Os06g0548200 encodes berberine bridge enzyme (BBE). We selected 11 high-AG and 11 low-AG materials and identified 9 allelic variations in their gene sequences (Fig. 8d) that were potentially related to the AG phenotype. One G → A mutation was located 31 bases upstream of the start codon; a missense mutation was located 645 bases downstream of the start codon (C → G, proline (P) to arginine (R)); a missense mutation (T → G) located 1607 bases downstream of the start codon resulted in an aa substitution from isoleucine (I) to serine (S); a missense mutation (A → T) was located 1685 bases downstream of the start codon (asparagine (N) to I). These four allelic variants had only one genotype (mutant type) in the high-AG materials, while there were two different genotypes (mutant and reference genotypes) in the low-AG materials, and these had polymorphisms located in the UTR and outside the exon regions. Haplotype analysis showed 10 haplotypes in these 22 extreme materials (Table 4), of which Hap.5 showed a high-AG phenotype, and its average CL at AN4d was 2.274 cm. Hap.8 showed a low-AG phenotype, and its average CL at AN4d was 0.273 cm (Table S4).

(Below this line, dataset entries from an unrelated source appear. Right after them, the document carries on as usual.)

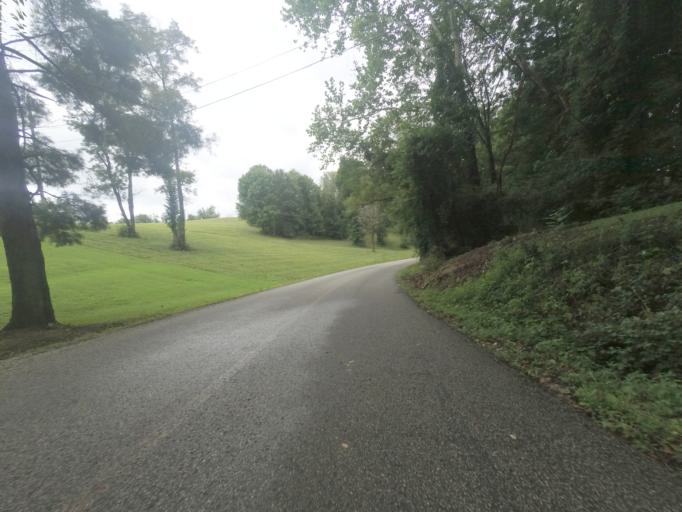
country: US
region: West Virginia
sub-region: Cabell County
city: Huntington
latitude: 38.4304
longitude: -82.4682
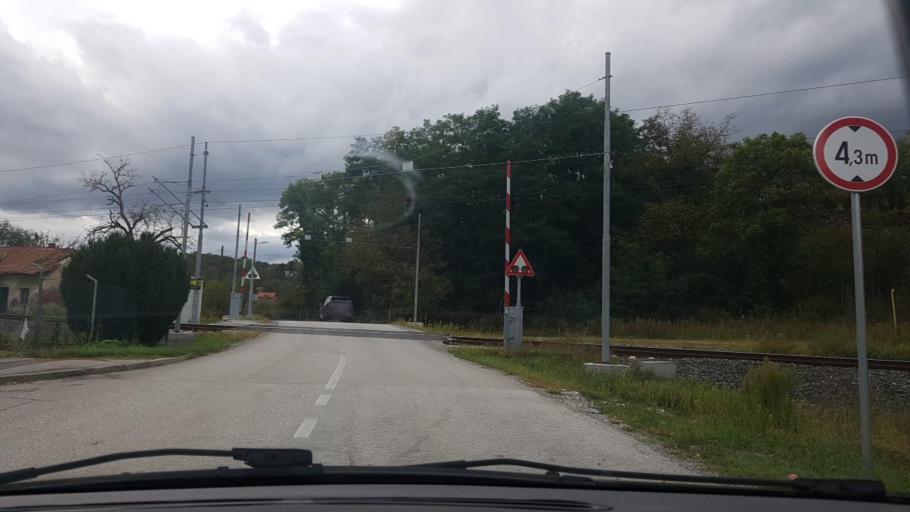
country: HR
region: Zagrebacka
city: Jakovlje
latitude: 45.9577
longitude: 15.8257
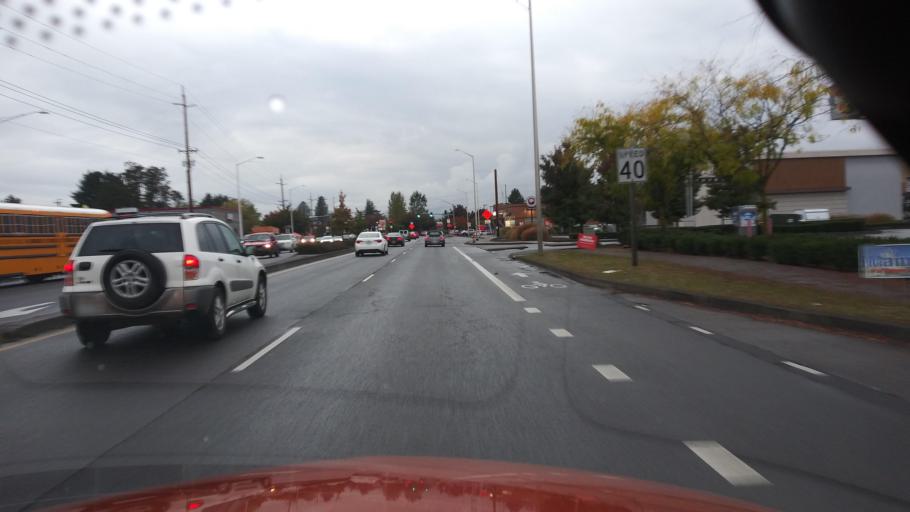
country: US
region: Oregon
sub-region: Washington County
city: Cornelius
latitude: 45.5202
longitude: -123.0445
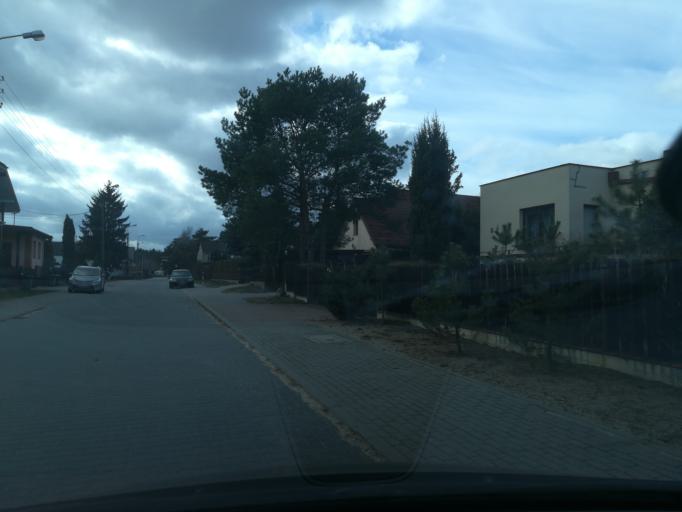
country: PL
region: Kujawsko-Pomorskie
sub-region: Powiat torunski
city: Lubicz Dolny
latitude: 52.9742
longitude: 18.6816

Hap.5 had mutations at -31, + 645, +1607, and + 1685, and Hap. 8 had the opposite pattern, so we believe that these four sites may be closely related to the high-AG phenotype.

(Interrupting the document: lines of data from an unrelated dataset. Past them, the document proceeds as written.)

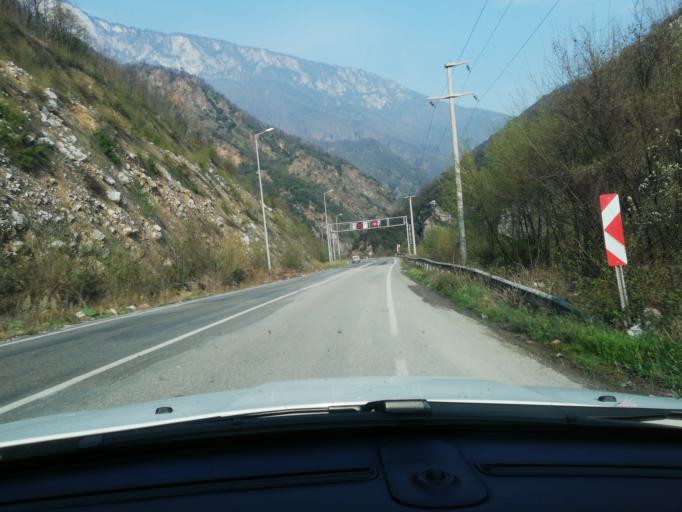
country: TR
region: Karabuk
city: Yenice
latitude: 41.1577
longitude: 32.4649
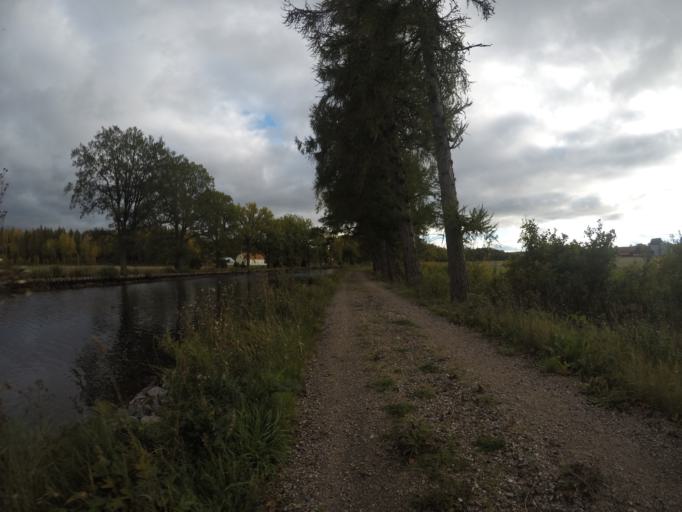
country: SE
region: Vaestmanland
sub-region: Arboga Kommun
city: Tyringe
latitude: 59.3900
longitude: 15.9391
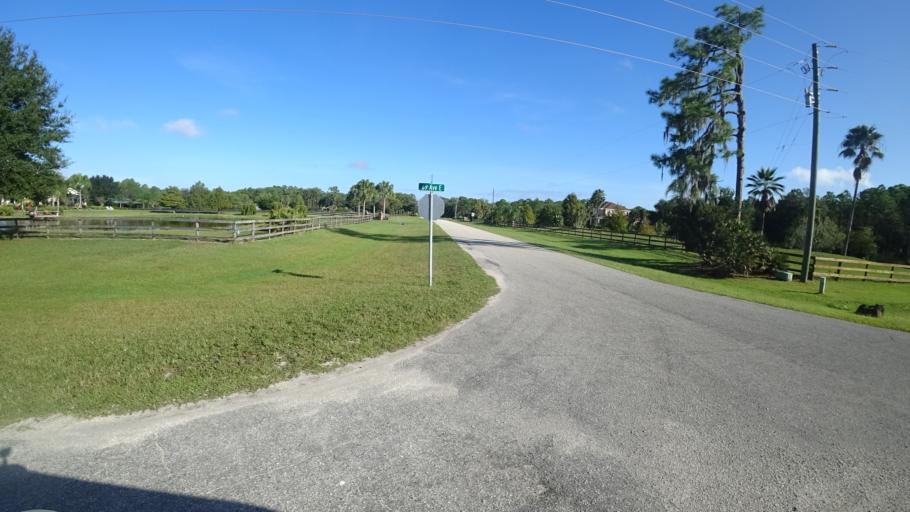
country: US
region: Florida
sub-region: Sarasota County
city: The Meadows
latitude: 27.4172
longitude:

Metabolic Spectrum Detection Of Rice Seeds Under Anaerobic Germination
LC-MS/MS was used to obtain the mass spectrum data of samples, and qualitative and quantitative analysis was carried out on the basis of a self-established database (MWDB) by Metware Company and public metabolite information database. In total, 730 metabolites were identified, including 32 substances and their derivatives (Table S2).
Through the detection of metabolites in the seeds of the YZX rice variety during AG, we found that the contents of metabolites regulated by the four genes identified above were specifically correlated with hypoxic stress. Among them, we detected three biologically active GAs, GA9, GA15, and GA20, which are related to the regulation of GA catabolism by the OsGA2ox8 (Os05g0560900) gene. The contents of GA9 and GA15 increased within 2 days after submergence, and the content at AN4d decreased compared to that at AN3d; the content of GA20 decreased to its lowest value within 2 days after flooding and then did not change (Table S3, Fig. 10). OsVP1 (Os01g0911700) and OsDi19-1 (Os05g0562200) participated in the regulation of ABA-related phenotypes. Quantitative results showed that ABA content decreased within 3 days after flooding and then suddenly increased on the fourth day (Table S3, Fig. 10). The BBE-like enzyme encoded by Os06g0548200 is involved in plant phenylpropanoid metabolism. Quantitative results showed that the contents of shikimic acid and Phe increased with increasing submerging time (Table S3, Fig. 9).